The joint venture is to be set up this year, with the closing of the deal subject to regulatory approval.
“Our joint venture with Honda, which has significant brand reputation, is yet another milestone in our mid- to long-term strategy of promoting electrification in the fast-growing North American market,” said LG Energy Solution Chief Executive Youngsoo Kwon.
The plant will produce batteries exclusively for Honda vehicles assembled in North America, including the company’s Acura luxury brand, according to a joint statement.
Honda’s joint venture plant is part of a larger trend of automakers announcing U.S. battery factories as they try to establish a domestic supply chain for the next generation of vehicle propulsion. Ford, General Motors, Toyota, Hyundai-Kia, Stellantis and VinFast have announced plans for 10 U.S. battery plants.
A new U.S. law gives them even more incentive to build batteries in North America. It includes a tax credit of up to $7,500 that could be used to defray the cost of purchasing an electric vehicle. But to qualify for the full credit, the electric vehicle must contain a battery built in North America with 40% of the metals mined or recycled on the continent.
“Honda is working toward our target to realize carbon neutrality for all products and corporate activities the company is involved in by 2050,” said Honda Chief Executive Toshihiro Mibe.
LG, a leading manufacturer of lithium-ion batteries for electric vehicles and power systems, already makes them in joint ventures with U.S. automakers General Motors and Ford Motor Co., as well as South Korea’s Hyundai Motor Group. The company is headquartered in Seoul, South Korea, but has operations across the world, including the U.S., China and Australia.

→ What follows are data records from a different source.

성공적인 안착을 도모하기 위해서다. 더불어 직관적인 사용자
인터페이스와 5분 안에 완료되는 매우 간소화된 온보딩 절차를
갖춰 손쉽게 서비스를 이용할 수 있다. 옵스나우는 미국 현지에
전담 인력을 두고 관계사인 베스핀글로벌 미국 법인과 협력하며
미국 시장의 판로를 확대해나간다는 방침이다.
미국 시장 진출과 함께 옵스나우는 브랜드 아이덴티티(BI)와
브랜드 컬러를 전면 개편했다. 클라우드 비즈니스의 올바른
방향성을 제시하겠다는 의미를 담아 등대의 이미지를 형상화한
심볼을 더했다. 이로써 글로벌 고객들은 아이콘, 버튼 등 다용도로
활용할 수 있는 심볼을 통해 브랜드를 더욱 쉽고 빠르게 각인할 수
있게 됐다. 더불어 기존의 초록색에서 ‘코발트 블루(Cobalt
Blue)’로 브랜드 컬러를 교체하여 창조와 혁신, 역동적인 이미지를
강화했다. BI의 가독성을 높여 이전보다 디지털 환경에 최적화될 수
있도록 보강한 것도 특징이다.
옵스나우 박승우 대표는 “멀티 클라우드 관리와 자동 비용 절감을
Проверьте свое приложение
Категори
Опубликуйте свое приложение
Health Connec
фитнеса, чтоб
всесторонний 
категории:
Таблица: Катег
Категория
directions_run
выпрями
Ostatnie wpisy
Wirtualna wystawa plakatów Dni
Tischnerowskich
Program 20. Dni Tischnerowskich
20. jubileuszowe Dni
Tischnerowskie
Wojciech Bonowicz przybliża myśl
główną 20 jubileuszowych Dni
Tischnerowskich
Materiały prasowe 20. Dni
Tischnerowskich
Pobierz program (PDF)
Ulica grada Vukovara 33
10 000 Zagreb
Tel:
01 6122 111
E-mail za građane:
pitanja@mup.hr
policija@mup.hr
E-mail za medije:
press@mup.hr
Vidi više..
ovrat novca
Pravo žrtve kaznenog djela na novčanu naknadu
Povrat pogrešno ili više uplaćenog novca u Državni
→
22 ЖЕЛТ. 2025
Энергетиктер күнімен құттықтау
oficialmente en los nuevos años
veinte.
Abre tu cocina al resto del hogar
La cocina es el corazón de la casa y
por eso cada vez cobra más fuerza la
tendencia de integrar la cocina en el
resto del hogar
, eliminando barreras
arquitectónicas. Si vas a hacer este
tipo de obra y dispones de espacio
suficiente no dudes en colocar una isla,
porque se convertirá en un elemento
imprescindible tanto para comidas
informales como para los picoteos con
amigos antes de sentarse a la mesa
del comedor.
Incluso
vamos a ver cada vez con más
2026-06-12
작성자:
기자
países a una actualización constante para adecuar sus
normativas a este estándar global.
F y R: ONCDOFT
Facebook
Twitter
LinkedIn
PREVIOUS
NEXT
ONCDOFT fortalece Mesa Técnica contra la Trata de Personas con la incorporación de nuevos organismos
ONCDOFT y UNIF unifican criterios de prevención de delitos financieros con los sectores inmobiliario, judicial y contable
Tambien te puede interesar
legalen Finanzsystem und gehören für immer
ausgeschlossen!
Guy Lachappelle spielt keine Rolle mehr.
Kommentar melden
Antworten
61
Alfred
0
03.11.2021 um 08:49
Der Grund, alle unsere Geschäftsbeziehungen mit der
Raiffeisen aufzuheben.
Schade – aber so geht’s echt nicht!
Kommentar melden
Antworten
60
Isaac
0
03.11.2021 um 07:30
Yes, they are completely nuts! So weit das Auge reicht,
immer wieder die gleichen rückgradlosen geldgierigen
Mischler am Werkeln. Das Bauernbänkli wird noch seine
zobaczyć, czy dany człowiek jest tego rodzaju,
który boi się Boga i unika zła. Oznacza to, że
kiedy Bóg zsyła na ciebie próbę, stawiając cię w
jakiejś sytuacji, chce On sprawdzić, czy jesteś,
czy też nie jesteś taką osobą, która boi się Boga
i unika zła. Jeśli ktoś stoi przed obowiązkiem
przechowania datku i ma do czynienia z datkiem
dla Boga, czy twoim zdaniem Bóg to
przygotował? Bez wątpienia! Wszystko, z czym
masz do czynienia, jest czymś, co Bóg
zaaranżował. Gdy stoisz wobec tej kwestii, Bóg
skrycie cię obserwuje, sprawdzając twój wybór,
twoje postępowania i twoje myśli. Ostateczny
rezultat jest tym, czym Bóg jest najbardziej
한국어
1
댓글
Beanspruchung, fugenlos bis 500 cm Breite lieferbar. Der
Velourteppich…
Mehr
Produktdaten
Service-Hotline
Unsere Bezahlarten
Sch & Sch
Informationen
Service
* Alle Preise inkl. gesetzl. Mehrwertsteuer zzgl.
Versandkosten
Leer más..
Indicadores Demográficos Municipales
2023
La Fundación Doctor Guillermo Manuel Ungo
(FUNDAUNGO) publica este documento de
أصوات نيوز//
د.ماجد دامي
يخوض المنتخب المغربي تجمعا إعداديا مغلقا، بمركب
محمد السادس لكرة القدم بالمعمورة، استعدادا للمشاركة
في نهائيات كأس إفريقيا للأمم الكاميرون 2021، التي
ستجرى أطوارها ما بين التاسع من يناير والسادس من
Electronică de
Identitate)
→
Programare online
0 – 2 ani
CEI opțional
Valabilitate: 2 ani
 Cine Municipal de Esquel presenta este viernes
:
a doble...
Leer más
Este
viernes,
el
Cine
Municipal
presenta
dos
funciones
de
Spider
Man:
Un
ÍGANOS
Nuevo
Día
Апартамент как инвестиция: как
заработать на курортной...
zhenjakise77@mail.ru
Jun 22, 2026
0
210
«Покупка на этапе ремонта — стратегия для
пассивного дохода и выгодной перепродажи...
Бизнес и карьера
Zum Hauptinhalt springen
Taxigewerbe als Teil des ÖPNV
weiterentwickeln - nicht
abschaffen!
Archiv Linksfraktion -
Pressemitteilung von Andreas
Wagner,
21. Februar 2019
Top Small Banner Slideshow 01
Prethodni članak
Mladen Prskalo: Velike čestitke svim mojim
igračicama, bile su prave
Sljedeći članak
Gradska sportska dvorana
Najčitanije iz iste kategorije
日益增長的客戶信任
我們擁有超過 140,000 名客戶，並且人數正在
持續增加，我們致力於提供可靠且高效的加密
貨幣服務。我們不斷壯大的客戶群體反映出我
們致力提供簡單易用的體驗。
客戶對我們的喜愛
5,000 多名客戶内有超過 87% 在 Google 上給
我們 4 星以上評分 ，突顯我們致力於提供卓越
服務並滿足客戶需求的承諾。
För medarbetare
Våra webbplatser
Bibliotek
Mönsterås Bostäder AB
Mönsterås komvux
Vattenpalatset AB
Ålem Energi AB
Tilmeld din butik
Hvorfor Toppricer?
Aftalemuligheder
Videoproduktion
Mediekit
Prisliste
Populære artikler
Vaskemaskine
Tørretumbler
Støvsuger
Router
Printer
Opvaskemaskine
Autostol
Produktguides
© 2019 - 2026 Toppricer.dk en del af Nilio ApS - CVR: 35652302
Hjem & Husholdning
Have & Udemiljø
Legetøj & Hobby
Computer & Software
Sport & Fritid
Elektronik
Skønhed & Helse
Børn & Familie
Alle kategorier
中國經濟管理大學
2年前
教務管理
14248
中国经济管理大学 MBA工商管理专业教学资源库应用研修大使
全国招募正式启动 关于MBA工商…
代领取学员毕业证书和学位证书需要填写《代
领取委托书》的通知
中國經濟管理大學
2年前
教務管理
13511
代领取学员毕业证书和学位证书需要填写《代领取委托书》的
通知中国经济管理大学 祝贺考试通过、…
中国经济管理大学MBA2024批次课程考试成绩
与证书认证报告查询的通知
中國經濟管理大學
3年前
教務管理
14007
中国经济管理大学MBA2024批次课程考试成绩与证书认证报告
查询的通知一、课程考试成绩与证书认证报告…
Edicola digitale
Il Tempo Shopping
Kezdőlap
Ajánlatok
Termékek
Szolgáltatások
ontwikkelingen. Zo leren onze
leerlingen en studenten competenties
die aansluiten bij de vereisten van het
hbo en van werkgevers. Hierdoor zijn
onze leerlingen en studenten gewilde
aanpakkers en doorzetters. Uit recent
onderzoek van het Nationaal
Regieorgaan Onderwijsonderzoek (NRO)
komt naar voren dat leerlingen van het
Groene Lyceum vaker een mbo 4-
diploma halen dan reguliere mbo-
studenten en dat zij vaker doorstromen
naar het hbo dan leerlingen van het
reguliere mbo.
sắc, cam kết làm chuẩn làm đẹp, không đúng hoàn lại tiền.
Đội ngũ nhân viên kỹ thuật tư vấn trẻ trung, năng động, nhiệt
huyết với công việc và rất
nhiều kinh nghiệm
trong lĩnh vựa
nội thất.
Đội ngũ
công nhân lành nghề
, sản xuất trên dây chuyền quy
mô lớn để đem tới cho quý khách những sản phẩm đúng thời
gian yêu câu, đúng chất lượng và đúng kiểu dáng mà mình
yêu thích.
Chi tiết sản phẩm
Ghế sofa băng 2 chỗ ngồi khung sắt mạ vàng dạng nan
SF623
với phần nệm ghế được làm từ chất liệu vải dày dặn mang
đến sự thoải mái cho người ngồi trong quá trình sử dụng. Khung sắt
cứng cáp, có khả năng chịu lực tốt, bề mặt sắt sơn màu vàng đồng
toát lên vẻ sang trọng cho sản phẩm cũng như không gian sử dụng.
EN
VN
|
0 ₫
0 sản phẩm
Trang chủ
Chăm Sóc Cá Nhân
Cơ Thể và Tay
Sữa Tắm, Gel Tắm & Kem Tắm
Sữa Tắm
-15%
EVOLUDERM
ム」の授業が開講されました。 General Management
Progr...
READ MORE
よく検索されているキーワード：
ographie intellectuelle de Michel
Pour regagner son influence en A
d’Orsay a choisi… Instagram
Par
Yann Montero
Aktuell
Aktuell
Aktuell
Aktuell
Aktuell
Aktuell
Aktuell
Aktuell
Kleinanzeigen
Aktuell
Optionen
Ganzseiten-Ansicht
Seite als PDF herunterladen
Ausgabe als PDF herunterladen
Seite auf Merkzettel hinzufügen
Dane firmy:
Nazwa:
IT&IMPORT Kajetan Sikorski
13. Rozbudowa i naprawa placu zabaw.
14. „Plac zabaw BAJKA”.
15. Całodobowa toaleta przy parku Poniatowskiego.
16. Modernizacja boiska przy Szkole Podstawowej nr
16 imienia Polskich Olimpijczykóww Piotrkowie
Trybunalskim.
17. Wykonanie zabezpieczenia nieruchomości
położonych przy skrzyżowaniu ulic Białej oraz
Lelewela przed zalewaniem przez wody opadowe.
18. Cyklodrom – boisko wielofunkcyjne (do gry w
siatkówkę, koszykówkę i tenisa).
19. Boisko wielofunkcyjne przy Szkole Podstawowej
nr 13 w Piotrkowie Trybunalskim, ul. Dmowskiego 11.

Demand for electric vehicles is expected to grow in the U.S. and many other nations because of concerns about climate change and pollution, as well as rising gas prices. All of the world’s top automakers are strengthening their EV lineups.
LMC Automotive, a Detroit-area consulting firm, expects EVs to be 5.6% of U.S. new vehicle sales this year, rising to more than 36% by 2030. Globally, LMC says 8.6% of new vehicle sales will be electric this year, and that will jump to 33% by 2030.
Honda is working with GM to co-develop electric vehicles including a Honda and Acura SUVs. The Honda is expected to go on sale in early 2024, followed soon by the Acura luxury brand. Honda also has said it plans to make its own electric vehicles later this decade.